Kohima: Prominent Naga author Easterine Kire said cultural theft by non-Naga scholars over the past years has been dictating the Naga culture in the minds of the young people.

She was speaking at the first edition of the Nagaland Literature Festival which began here on Friday.

As part of the ongoing Hornbill Festival celebration, the literature festival was held for lovers of literature and writing, under the theme “Through the looking glass: Traversing the past, present and future”.

The festival began at the Regional Centre of Excellence for Music and Arts (RCEMPA), Jotsoma under Kohima district. The two-day lit fest is organised by Writers Collective in collaboration with the tourism department and Task Force for Music and Arts (TaFMA), graced by Manfred Auster, consul general of Germany, Kolkata.

“Our job now is to correct erroneous interpretations of our cultures and we do that by writing ourselves. Cultural theft has taken place over several years by non-Naga scholars where our intellectual property and cultural property was stolen. A consequence of theft is that the thieves dictate our cultures to our children because they claim to be the experts having stolen our property,” she told the gathering.

Kire goes on to say that the consequences can be resisted by local writers by writing, translating and putting back value into what was devalued. “And then we can bequeath our retrieved property to the future – to unborn Nagas,” she added. 

Kire urged the need to write from “Naga-centric lens” to chronicle and set right the misunderstood and misinterpreted past.

She added saying, “Writing ourselves is very important because it is a movement towards our psychological, intellectual and emotional sovereignty.

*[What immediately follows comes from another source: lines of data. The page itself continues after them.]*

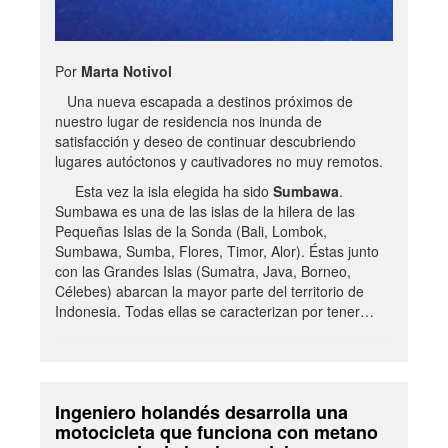
Por
Marta Notivol
Una nueva escapada a destinos próximos de
nuestro lugar de residencia nos inunda de
satisfacción y deseo de continuar descubriendo
lugares autóctonos y cautivadores no muy remotos.
Esta vez la isla elegida ha sido
Sumbawa
.
Sumbawa es una de las islas de la hilera de las
Pequeñas Islas de la Sonda (Bali, Lombok,
Sumbawa, Sumba, Flores, Timor, Alor). Éstas junto
con las Grandes Islas (Sumatra, Java, Borneo,
Célebes) abarcan la mayor parte del territorio de
Indonesia. Todas ellas se caracterizan por tener…
Ingeniero holandés desarrolla una
motocicleta que funciona con metano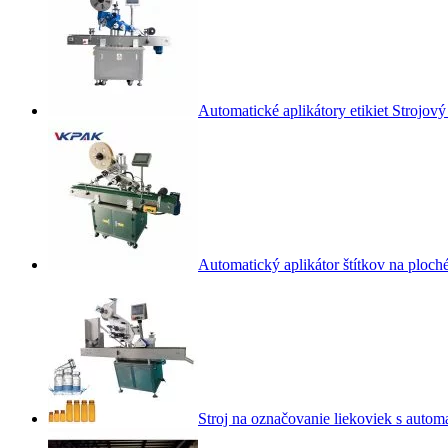
Automatické aplikátory etikiet Strojový
Automatický aplikátor štítkov na plo
Stroj na označovanie liekoviek s auto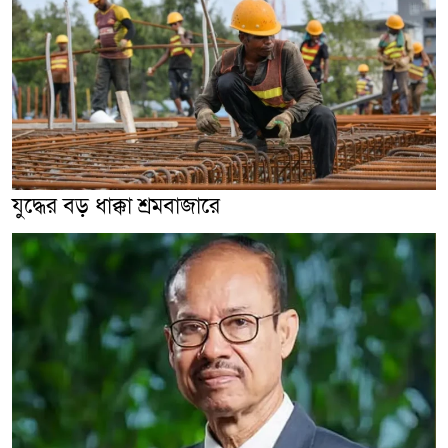
যুদ্ধের বড় ধাক্কা শ্রমবাজারে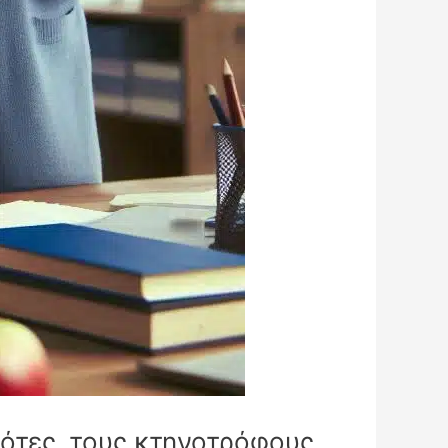
ότες, τους κτηνοτρόφους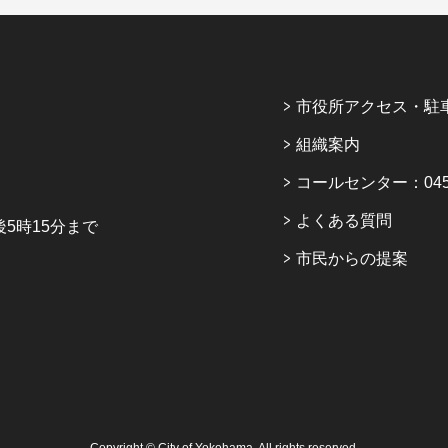
市役所アクセス・駐
組織案内
コールセンター：045-6
よくある質問
5時15分まで
市民からの提案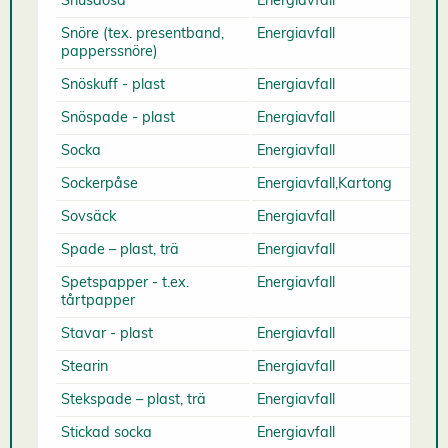
Snöre (tex. presentband,
Energiavfall
papperssnöre)
Snöskuff - plast
Energiavfall
Snöspade - plast
Energiavfall
Socka
Energiavfall
Sockerpåse
Energiavfall,Kartong
Sovsäck
Energiavfall
Spade – plast, trä
Energiavfall
Spetspapper - t.ex.
Energiavfall
tårtpapper
Stavar - plast
Energiavfall
Stearin
Energiavfall
Stekspade – plast, trä
Energiavfall
Stickad socka
Energiavfall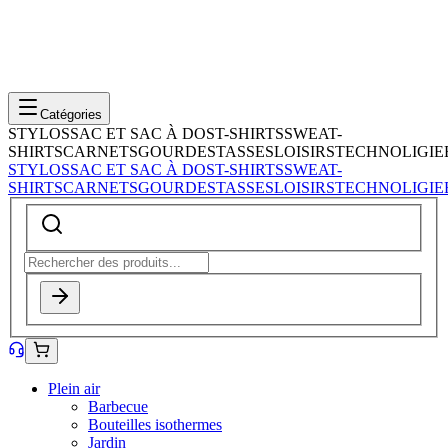
Catégories
STYLOS
SAC ET SAC À DOS
T-SHIRTS
SWEAT-
SHIRTS
CARNETS
GOURDES
TASSES
LOISIRS
TECHNOLIGIE
STYLOS
SAC ET SAC À DOS
T-SHIRTS
SWEAT-
SHIRTS
CARNETS
GOURDES
TASSES
LOISIRS
TECHNOLIGIE
Plein air
Barbecue
Bouteilles isothermes
Jardin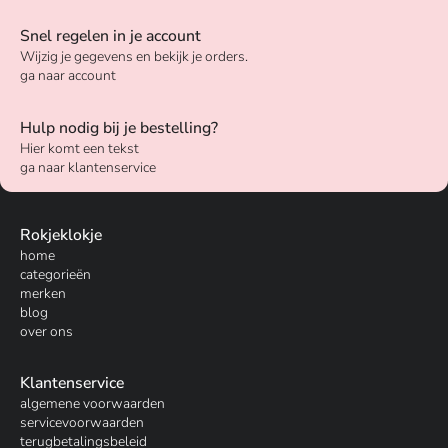
Snel regelen in je account
Wijzig je gegevens en bekijk je orders.
ga naar account
Hulp nodig bij je bestelling?
Hier komt een tekst
ga naar klantenservice
Rokjeklokje
home
categorieën
merken
blog
over ons
Klantenservice
algemene voorwaarden
servicevoorwaarden
terugbetalingsbeleid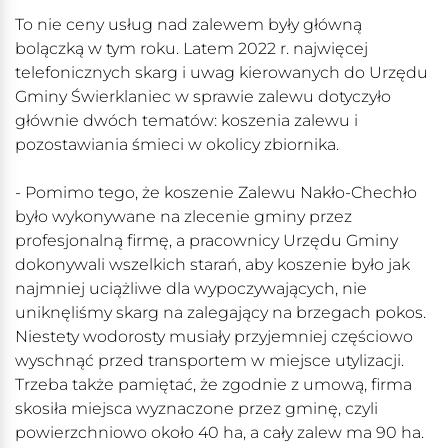
To nie ceny usług nad zalewem były główną
bolączką w tym roku. Latem 2022 r. najwięcej
telefonicznych skarg i uwag kierowanych do Urzędu
Gminy Świerklaniec w sprawie zalewu dotyczyło
głównie dwóch tematów: koszenia zalewu i
pozostawiania śmieci w okolicy zbiornika.
- Pomimo tego, że koszenie Zalewu Nakło-Chechło
było wykonywane na zlecenie gminy przez
profesjonalną firmę, a pracownicy Urzędu Gminy
dokonywali wszelkich starań, aby koszenie było jak
najmniej uciążliwe dla wypoczywających, nie
uniknęliśmy skarg na zalegający na brzegach pokos.
Niestety wodorosty musiały przyjemniej częściowo
wyschnąć przed transportem w miejsce utylizacji.
Trzeba także pamiętać, że zgodnie z umową, firma
skosiła miejsca wyznaczone przez gminę, czyli
powierzchniowo około 40 ha, a cały zalew ma 90 ha.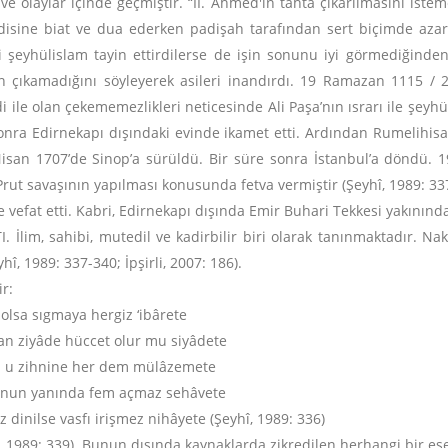
ar ve olaylar içinde geçmiştir. “II. Ahmed'in tahta çıkarılmasını is
isine biat ve dua ederken padişah tarafından sert biçimde azarl
i şeyhülislam tayin ettirdilerse de işin sonunu iyi görmediğind
n çıkamadığını söyleyerek asileri inandırdı. 19 Ramazan 1115 / 2
endi ile olan çekememezlikleri neticesinde Ali Paşa’nın ısrarı ile şey
nra Edirnekapı dışındaki evinde ikamet etti. Ardından Rumelihisarı’
isan 1707’de Sinop’a sürüldü. Bir süre sonra İstanbul’a döndü.
 savaşının yapılması konusunda fetva vermiştir (Şeyhî, 1989: 337-3
 vefat etti. Kabri, Edirnekapı dışında Emir Buhari Tekkesi yakının
. İlim, sahibi, mutedil ve kadirbilir biri olarak tanınmaktadır. 
î, 1989: 337-340; İpşirli, 2007: 186).
ir:
 olsa sıgmaya hergiz ‘ibârete
ndan ziyâde hüccet olur mu siyâdete
akl u zihnine her dem mülâzemete
 anun yanında fem açmaz sehâvete
z dinilse vasfı irişmez nihâyete (Şeyhî, 1989: 336)
î, 1989: 339). Bunun dışında kaynaklarda zikredilen herhangi bir ese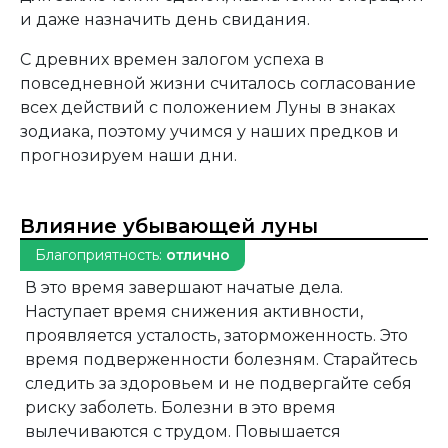
и даже назначить день свидания.
С древних времен залогом успеха в
повседневной жизни считалось согласование
всех действий с положением Луны в знаках
зодиака, поэтому учимся у наших предков и
прогнозируем наши дни.
Влияние убывающей луны
Благоприятность:
отлично
В это время завершают начатые дела.
Наступает время снижения активности,
проявляется усталость, заторможенность. Это
время подверженности болезням. Старайтесь
следить за здоровьем и не подвергайте себя
риску заболеть. Болезни в это время
вылечиваются с трудом. Повышается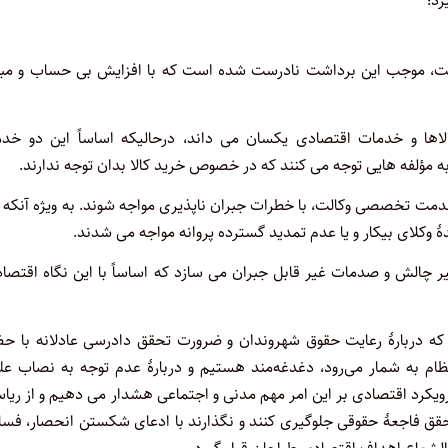
رد؛
ست، موجب این برداشت نادرست شده است که با افزایش بی حساب و مبن
اها و خدمات اقتصادی یکسان می داند، درحالیکه اساساً این دو خد
به مؤلفه هایی توجه می کنند که در خصوص خرید کالا بدان توجه ندارند.
دمت تخصصی وکالت، با خطرات جبران ناپذیری مواجه شوند. به ویژه آنکه
ۀ وکلای بیکار و یا عدم تمدید گسترده پروانه مواجه می شدند.
 چالش و صدمات غیر قابل جبران می سازد که اساساً با این نگاه اقتصا
 که دربارۀ رعایت حقوق شهروندان و ضرورت تحقق دادرسی عادلانه با حض
نظام به شمار می‌رود، دغدغه‌مند هستیم و دربارۀ عدم توجه به نصاب عل
یکرد اقتصادی بر این امر مهم مدنی و اجتماعی هشدار می دهیم و از ریا
تحقق فاجعۀ حقوقی جلوگیری کنند و نگذارند با ادعای شکستن انحصار، فسا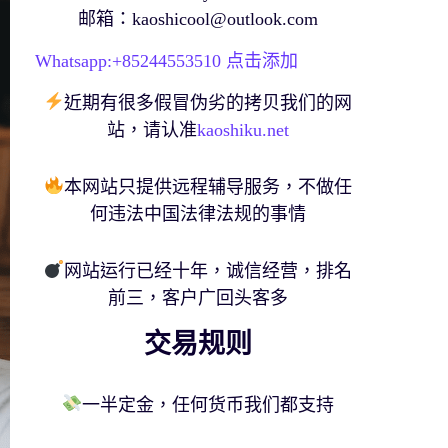
邮箱：
kaoshicool@outlook.com
Whatsapp:+
85244553510
点击添加
近期有很多假冒伪劣的拷贝我们的网
站，请认准
kaoshiku.net
本网站只提供远程辅导服务，不做任
何违法中国法律法规的事情
网站运行已经十年，诚信经营，排名
前三，客户广回头客多
交易规则
一半定金，任何货币我们都支持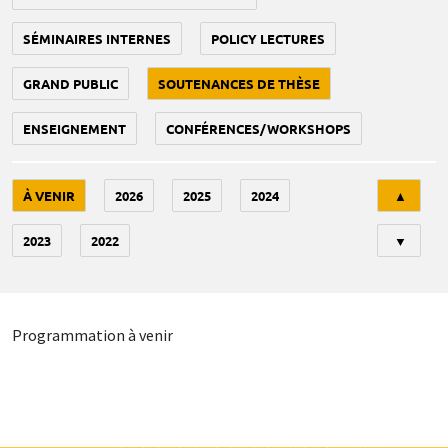
SÉMINAIRES INTERNES
POLICY LECTURES
GRAND PUBLIC
SOUTENANCES DE THÈSE
ENSEIGNEMENT
CONFÉRENCES/WORKSHOPS
Tri
À VENIR
2026
2025
2024
▲
2023
2022
▼
Programmation à venir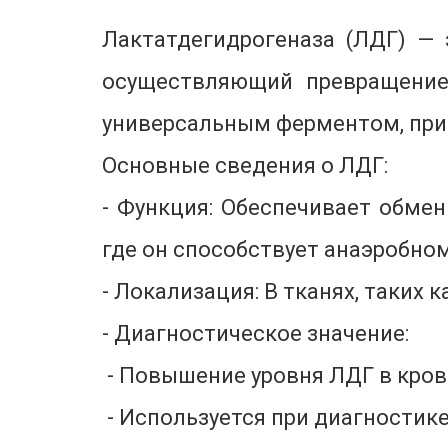
Лактатдегидрогеназа (ЛДГ) —
осуществляющий превращение 
универсальным ферментом, прис
Основные сведения о ЛДГ:
- Функция: Обеспечивает обмен
где он способствует анаэробно
- Локализация: В тканях, таких 
- Диагностическое значение:
- Повышение уровня ЛДГ в кров
- Используется при диагностик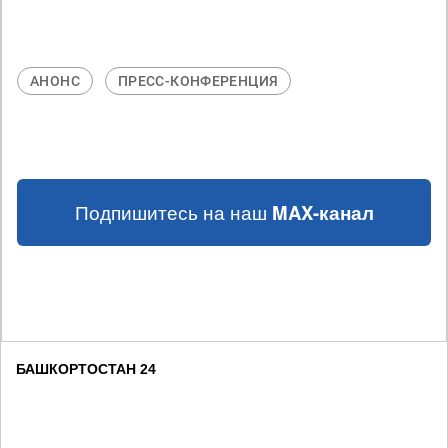
АНОНС
ПРЕСС-КОНФЕРЕНЦИЯ
Подпишитесь на наш
MAX-канал
БАШКОРТОСТАН 24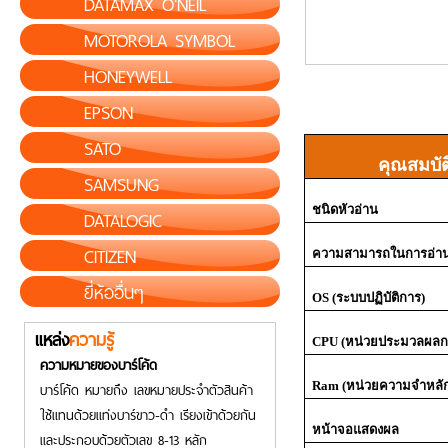
DATAMAX O'NEIL
MOTOROLA SYMBOL
HONEYWELL
EPSON
SATO
คุณสมบัต
SAMSUNG
ชนิดหัวอ่าน
DATALOGIC
CITIZEN
ความสามารถในการอ่าน
ยี่ห้ออื่นๆ
OS (
ระบบปฏิบัติการ)
แหล่ง
ความรู้
CPU (
หน่วยประมวลผลก
ความหมายของบาร์โค้ด
Ram (
หน่วยความจำหลั
บาร์โค้ด หมายถึง เลขหมายประจำตัวสินค้า
ใช้แทนด้วยแท่งบาร์ขาว-ดำ เรียงเข้าด้วยกัน
หน้าจอแสดงผล
และประกอบด้วยตัวเลข 8-13 หลัก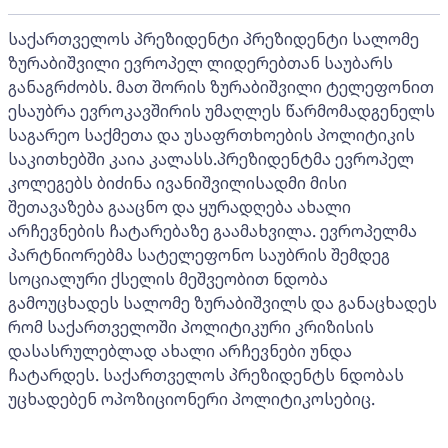
საქართველოს პრეზიდენტი პრეზიდენტი სალომე
ზურაბიშვილი ევროპელ ლიდერებთან საუბარს
განაგრძობს. მათ შორის ზურაბიშვილი ტელეფონით
ესაუბრა ევროკავშირის უმაღლეს წარმომადგენელს
საგარეო საქმეთა და უსაფრთხოების პოლიტიკის
საკითხებში კაია კალასს.პრეზიდენტმა ევროპელ
კოლეგებს ბიძინა ივანიშვილისადმი მისი
შეთავაზება გააცნო და ყურადღება ახალი
არჩევნების ჩატარებაზე გაამახვილა. ევროპელმა
პარტნიორებმა სატელეფონო საუბრის შემდეგ
სოციალური ქსელის მეშვეობით ნდობა
გამოუცხადეს სალომე ზურაბიშვილს და განაცხადეს
რომ საქართველოში პოლიტიკური კრიზისის
დასასრულებლად ახალი არჩევნები უნდა
ჩატარდეს. საქართველოს პრეზიდენტს ნდობას
უცხადებენ ოპოზიციონერი პოლიტიკოსებიც.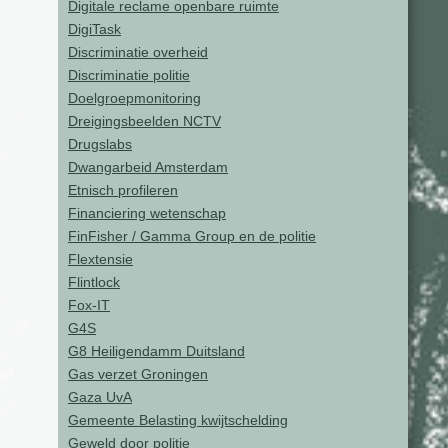
Digitale reclame openbare ruimte
DigiTask
Discriminatie overheid
Discriminatie politie
Doelgroepmonitoring
Dreigingsbeelden NCTV
Drugslabs
Dwangarbeid Amsterdam
Etnisch profileren
Financiering wetenschap
FinFisher / Gamma Group en de politie
Flextensie
Flintlock
Fox-IT
G4S
G8 Heiligendamm Duitsland
Gas verzet Groningen
Gaza UvA
Gemeente Belasting kwijtschelding
Geweld door politie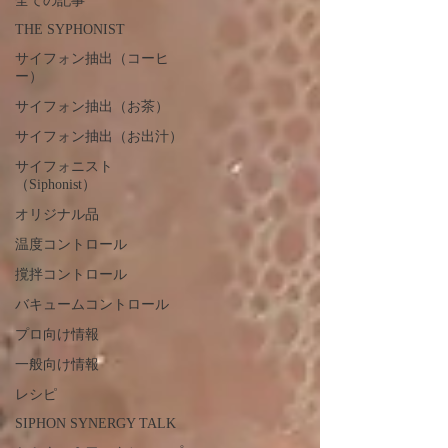
全ての記事
THE SYPHONIST
サイフォン抽出（コーヒ
ー）
サイフォン抽出（お茶）
サイフォン抽出（お出汁）
サイフォニスト
（Siphonist）
オリジナル品
温度コントロール
撹拌コントロール
バキュームコントロール
プロ向け情報
一般向け情報
レシピ
SIPHON SYNERGY TALK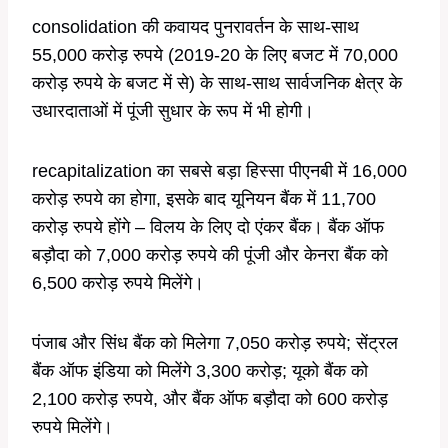
consolidation की कवायद पुनरावर्तन के साथ-साथ
55,000 करोड़ रुपये (2019-20 के लिए बजट में 70,000
करोड़ रुपये के बजट में से) के साथ-साथ सार्वजनिक क्षेत्र के
उधारदाताओं में पूंजी सुधार के रूप में भी होगी।
recapitalization का सबसे बड़ा हिस्सा पीएनबी में 16,000
करोड़ रुपये का होगा, इसके बाद यूनियन बैंक में 11,700
करोड़ रुपये होंगे – विलय के लिए दो एंकर बैंक। बैंक ऑफ
बड़ौदा को 7,000 करोड़ रुपये की पूंजी और केनरा बैंक को
6,500 करोड़ रुपये मिलेंगे।
पंजाब और सिंध बैंक को मिलेगा 7,050 करोड़ रुपये; सेंट्रल
बैंक ऑफ इंडिया को मिलेंगे 3,300 करोड़; यूको बैंक को
2,100 करोड़ रुपये, और बैंक ऑफ बड़ौदा को 600 करोड़
रुपये मिलेंगे।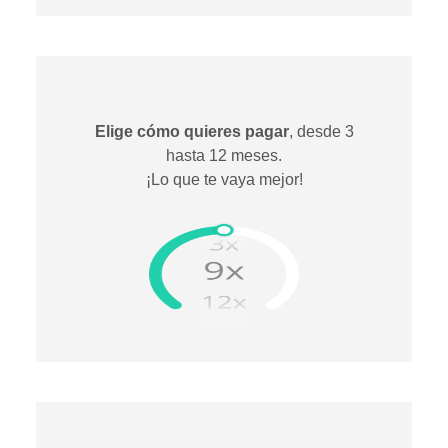
Elige cómo quieres pagar
, desde 3
hasta 12 meses.
¡Lo que te vaya mejor!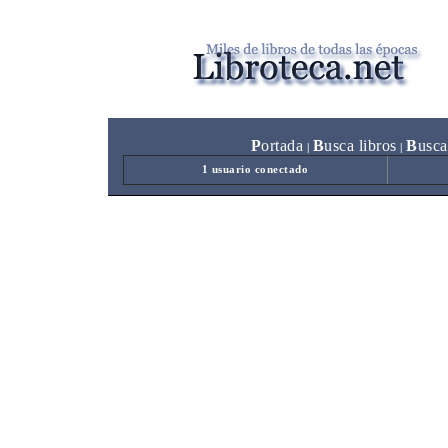
P
ortada
B
usca libros
B
usca
|
|
1 usuario conectado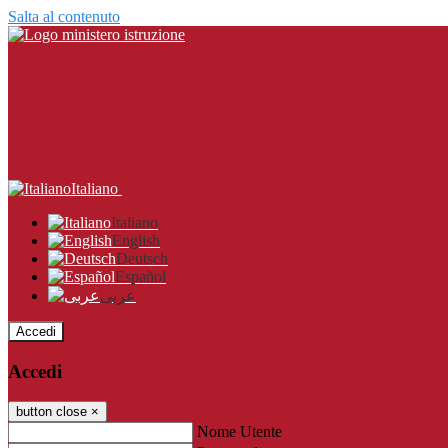
Salta al contenuto
Italiano
Italiano
English
Deutsch
Español
عربى
Accedi
Accedi
button close
×
Nome Utente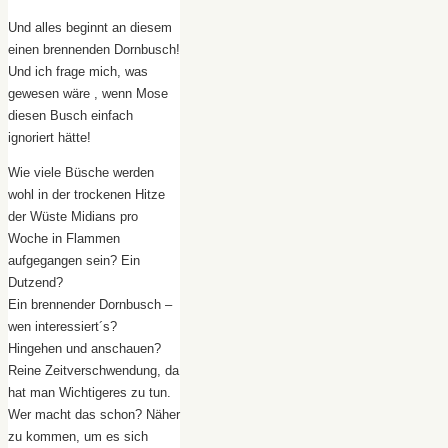
Und alles beginnt an diesem
einen brennenden Dornbusch!
Und ich frage mich, was
gewesen wäre , wenn Mose
diesen Busch einfach
ignoriert hätte!
Wie viele Büsche werden
wohl in der trockenen Hitze
der Wüste Midians pro
Woche in Flammen
aufgegangen sein? Ein
Dutzend?
Ein brennender Dornbusch –
wen interessiert´s?
Hingehen und anschauen?
Reine Zeitverschwendung, da
hat man Wichtigeres zu tun.
Wer macht das schon? Näher
zu kommen, um es sich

As we write ourselves, we are interrogating, resisting and blasting stereotypical versions of our people and cultures that gave held sway as far back as our first contact with the western world.”

Consul General of Germany, Kolkata, Manfred Auster said that all the elements and aspects of the literature festival were inspiring, and can be a major contributor for people to learn about the past, present and future of the Nagas. 

The diplomat also recommended for a possible cultural exchanges between Germany and Nagaland in the future.